I don't understand the problem correctly:
If you want to match "great" or "reat" you can express this by a pattern like:
"g?reat"
This simply says that the "reat"-part must exist and the "g" is optional.
This would match "reat" and "great" but not "eat", because the first "r" in "reat" is required.
If you have the too words "great" and "good" and you want to match them both with an optional "g" you can write this like this:
(g?reat|g?ood)
And if you want to include a word-boundary like:
\b(g?reat|g?ood)
You should be aware that this would not match anything like "breat" because you have the "reat" but the "r" is not at the word boundary because of the "b".
So if you want to match whole words that contain a substring link "reat" or "ood" then you should try:
"\b\w*?(reat|ood)\w+\b"
This reads:
1. Beginning with a word boundary begin matching any number word-characters, but don't be gready.
2. Match "reat" or "ood" enshures that only those words are matched that contain one of them.
3. Match any number of word characters following "reat" or "ood" until the next word boundary is reached.
This will match:
"goodness", "good", "ood" (if a complete word)

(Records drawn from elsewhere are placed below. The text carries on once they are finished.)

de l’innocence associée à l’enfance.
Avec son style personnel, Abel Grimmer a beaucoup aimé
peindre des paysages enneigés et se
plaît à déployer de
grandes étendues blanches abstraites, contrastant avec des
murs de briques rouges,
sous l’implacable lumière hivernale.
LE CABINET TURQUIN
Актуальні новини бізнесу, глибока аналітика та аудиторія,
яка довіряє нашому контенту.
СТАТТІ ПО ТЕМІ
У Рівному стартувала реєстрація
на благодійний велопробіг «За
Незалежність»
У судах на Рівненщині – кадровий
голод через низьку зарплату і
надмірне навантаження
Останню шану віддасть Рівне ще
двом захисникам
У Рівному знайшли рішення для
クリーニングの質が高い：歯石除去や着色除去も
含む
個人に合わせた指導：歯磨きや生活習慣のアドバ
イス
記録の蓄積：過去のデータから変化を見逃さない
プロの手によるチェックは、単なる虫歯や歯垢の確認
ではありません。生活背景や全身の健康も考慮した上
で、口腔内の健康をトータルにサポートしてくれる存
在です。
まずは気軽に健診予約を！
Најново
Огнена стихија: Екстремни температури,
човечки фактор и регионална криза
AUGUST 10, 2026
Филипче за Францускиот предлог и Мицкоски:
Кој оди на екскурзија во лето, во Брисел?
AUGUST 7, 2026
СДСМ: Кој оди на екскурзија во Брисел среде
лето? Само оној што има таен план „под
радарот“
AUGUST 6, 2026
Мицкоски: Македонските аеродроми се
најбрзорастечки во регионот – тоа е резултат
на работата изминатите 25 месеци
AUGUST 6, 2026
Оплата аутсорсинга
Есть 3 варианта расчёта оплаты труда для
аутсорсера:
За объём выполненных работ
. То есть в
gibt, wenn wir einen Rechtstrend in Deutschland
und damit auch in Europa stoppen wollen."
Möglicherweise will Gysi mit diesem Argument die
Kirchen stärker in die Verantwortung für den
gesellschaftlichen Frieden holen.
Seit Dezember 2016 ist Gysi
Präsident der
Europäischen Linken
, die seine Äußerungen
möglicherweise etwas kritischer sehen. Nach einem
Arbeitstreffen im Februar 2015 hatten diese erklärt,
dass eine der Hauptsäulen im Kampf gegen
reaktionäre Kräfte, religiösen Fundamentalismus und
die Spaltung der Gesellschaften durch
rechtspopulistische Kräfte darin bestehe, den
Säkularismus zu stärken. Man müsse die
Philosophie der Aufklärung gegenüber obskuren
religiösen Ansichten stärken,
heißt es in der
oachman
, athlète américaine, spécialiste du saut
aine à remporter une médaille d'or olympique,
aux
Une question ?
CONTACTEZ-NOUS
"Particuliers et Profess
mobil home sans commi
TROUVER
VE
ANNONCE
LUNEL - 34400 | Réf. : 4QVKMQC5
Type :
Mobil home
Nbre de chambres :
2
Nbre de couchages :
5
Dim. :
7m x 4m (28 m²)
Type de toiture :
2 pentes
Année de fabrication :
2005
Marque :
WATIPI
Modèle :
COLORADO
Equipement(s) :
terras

It can be read as: Give me all complete words that contain "ood" or "reat".
Is that what you are looking for?
I'm not entirely sure that regex alone offers a solution for what you're trying to do. You could, however, use the following code to create a regex expression for a given word. Although, the resulting regex pattern has the potential to become very long and slow:
function wordPermutations( $word, $minLength = 2 )
{
$perms = array( );
for ($start = 0; $start < strlen( $word ); $start++)
{
for ($end = strlen( $word ); $end > $start; $end--)
{
$perm = substr( $word, $start, ($end - $start));
if (strlen( $perm ) >= $minLength)
{
$perms[] = $perm;
}
}
}
return $perms;
}
Test Code:
$perms = wordPermutations( 'great', 3 ); // get all permutations of "great" that are 3 or more chars in length
var_dump( $perms );
echo ( '/\b('.implode( '|', $perms ).')\b/' );
Example Output:
array
0 => string 'great' (length=5)
1 => string 'grea' (length=4)
2 => string 'gre' (length=3)
3 => string 'reat' (length=4)
4 => string 'rea' (length=3)
5 => string 'eat' (length=3)
/\b(great|grea|gre|reat|rea|eat)\b/
Just check for the boolean that Regex.IsMatch() returns.
if (Regex.IsMatch(line, "condition") && Regex.IsMatch(line, "conditition2"))
The line will have both regex, right.